Only the lines holding "Накопленно" are wanted. Copy every one from the records below.

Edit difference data
- - -
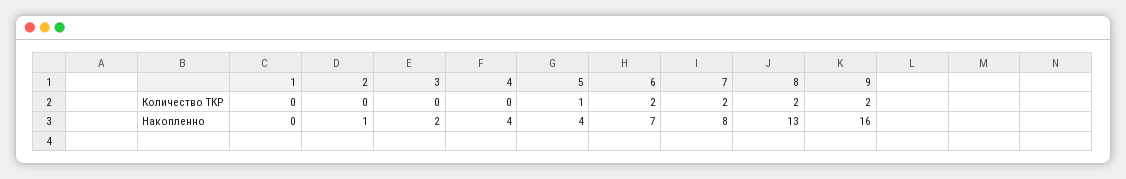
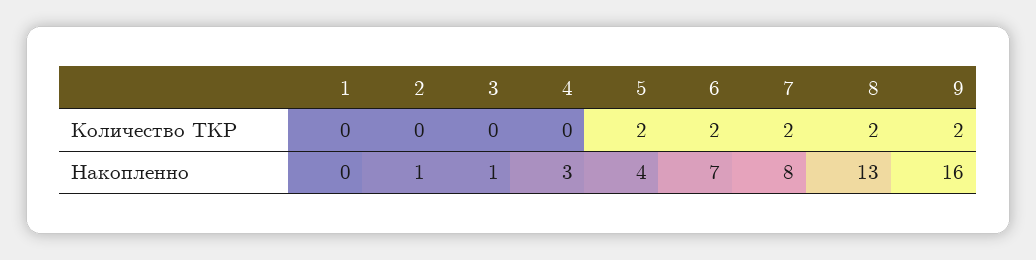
  {
    "1": {
      "Количество ТКР": 0,
      "Накопленно": 0
    },
    "2": {
      "Количество ТКР": 0,
      "Накопленно": 1
    },
    "3": {
      "Количество ТКР": 0,
-     "Накопленно": 2
+     "Накопленно": 1
    },
    "4": {
      "Количество ТКР": 0,
-     "Накопленно": 4
+     "Накопленно": 3
    },
    "5": {
-     "Количество ТКР": 1,
+     "Количество ТКР": 2,
      "Накопленно": 4
    },
    "6": {
      "Количество ТКР": 2,
      "Накопленно": 7
    },
    "7": {
      "Количество ТКР": 2,
      "Накопленно": 8
    },
    "8": {
      "Количество ТКР": 2,
      "Накопленно": 13
    },
    "9": {
      "Количество ТКР": 2,
      "Накопленно": 16
    }
  }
- - -
* _RESPONSE_:
      "Накопленно": 0
      "Накопленно": 1
-     "Накопленно": 2
+     "Накопленно": 1
-     "Накопленно": 4
+     "Накопленно": 3
      "Накопленно": 4
      "Накопленно": 7
      "Накопленно": 8
      "Накопленно": 13
      "Накопленно": 16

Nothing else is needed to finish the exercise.